Q & A WITH GAIL ANDERSON

Step Inside Design, Nov/Dec 2004 by Heller, Steven

SH: That is rare and enviable. So within this Utopian bubble, what were the high points of your tenure?

GA: I loved assigning illustration and I got to do it several times an issue. Assigning art for the theater is much different; it's rarely a conversation, a round of sketches, and a finish. It's seldom portraiture. There are often several illustrators doing sketches, and something's inevitably going to be killed-those are tough phone calls. But on the plus side, the work lives longer-if the show lives - and artists get to see their work on posters, billboards, and marquees. It's incredibly exciting when the stars are in alignment, when all concerned end up with something we love, and it effectively sells the show.

SH: Can you describe your collaboration with Fred Woodward? He is no shrinking violet. How hands-on was he, and how much of the signature work was your own invention?

GA: Working with Fred was easy. We knew each other about as well as two people could, and there were lots of similarities in the way we thought and worked. Music always set the tone and he was into low lighting, so the design room felt sort of cozy. And he'd just howl with glee when we "got it" and it was a winner. He could really get you jazzed about the process, even when it was difficult. Fred wasn't hands-on computerwise, but he always questioned why making changes sometimes required so many steps, etc. He knew the Mac without actually touching a mouse.

The collaboration was fun, like, "Okay, what if you did that?" and, "Why don't you try this?" Other times, Fred would have a little sketch that he drew on a blow-in card-and it was almost always in perfect proportion to a real page. He could scribble two lines and a dot and I'd be able to decipher it; his sketches were precise. Of course, every now and then, he'd just say, "Close that document and let's start a new one this way," if I went off the deep end. He knew how to keep me from chasing my tail too much. We all designed a good deal of features independently-not everything was as collaborative-but my fondest memories are of working side by side with Fred, and the Cokes with crushed ice.

SH: I've heard that all good things come to an end. What happened when Woodward left the magazine to go to GQ and you were not named, as you probably expected and wanted, the chief art director. Was this your low point at Rolling Stone?

GA: The last few months there were easily the lowest.
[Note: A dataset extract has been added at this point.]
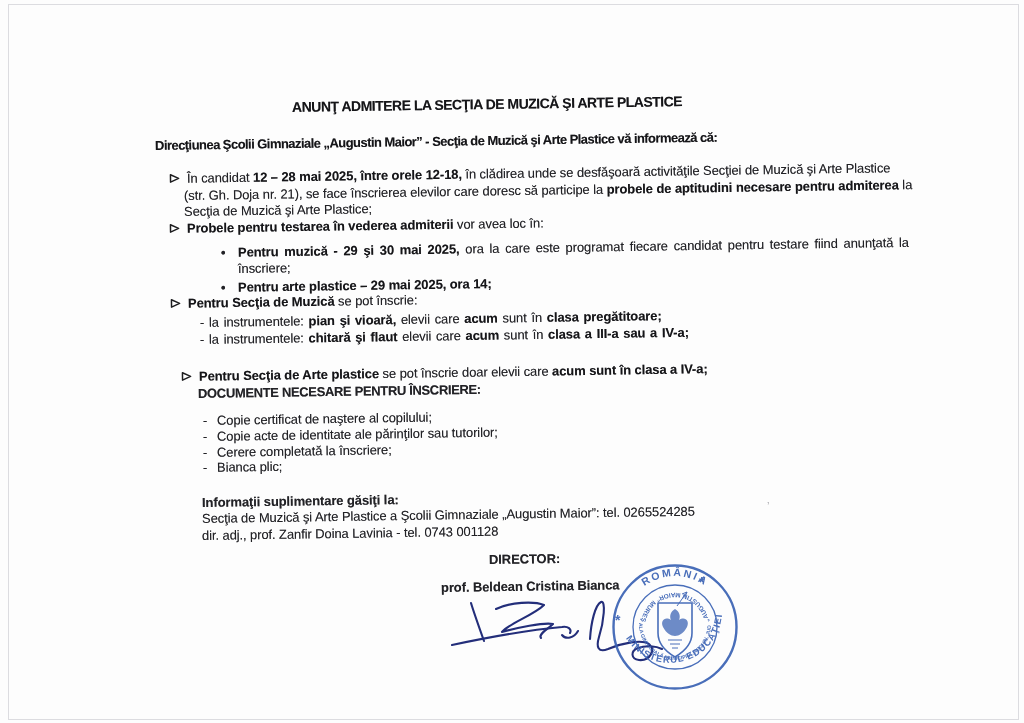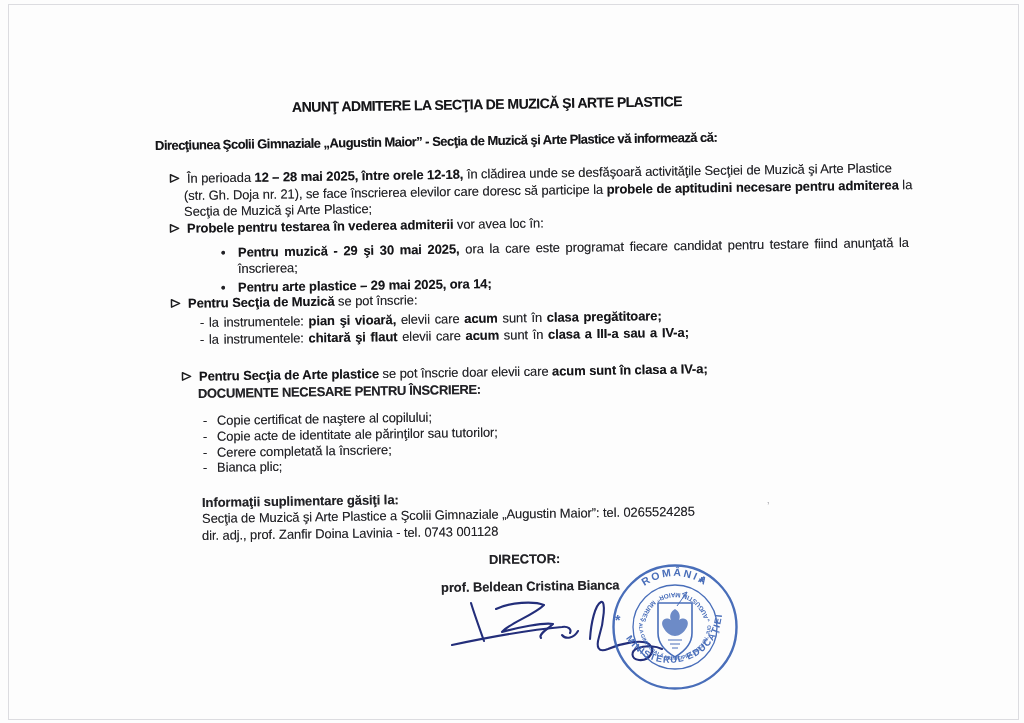"În perioada" span { text: perioada -> candidat }
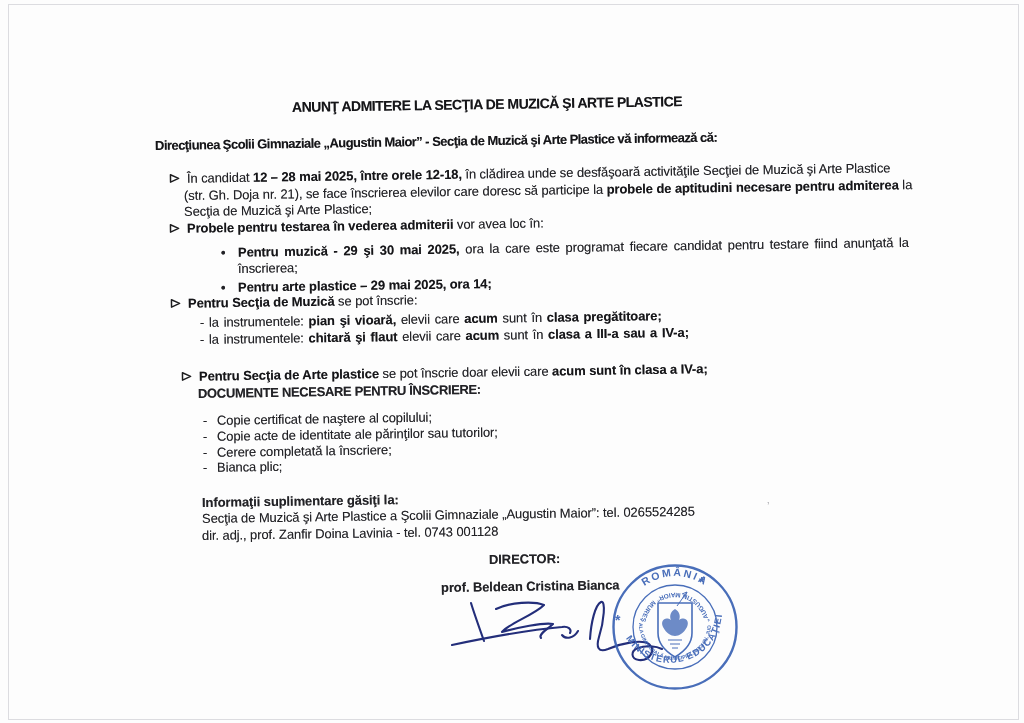"înscrierea;" span { text: înscrierea -> înscriere }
In no way did I expect to be named art director; it was clear that the mandate was not for elaborate type treatments and art-driven packages, and that's how I was identified. My expiration date had passed and I knew it was time for a major change, possibly even trying a different aspect of design. I loved type and couldn't imagine working on a magazine with a single family of faces-that was part of the quandary-but mostly, I just feared repeating myself, designwise. Trying something totally new felt challenging and scary in a good way, and I needed that level of fear to motivate me to change while I was still naïve enough to believe I could. Whatever came next had to be pop culture and celebrity-related; I love that stuff. And working with words, stories, scripts -making them come to life-had to be part of the package.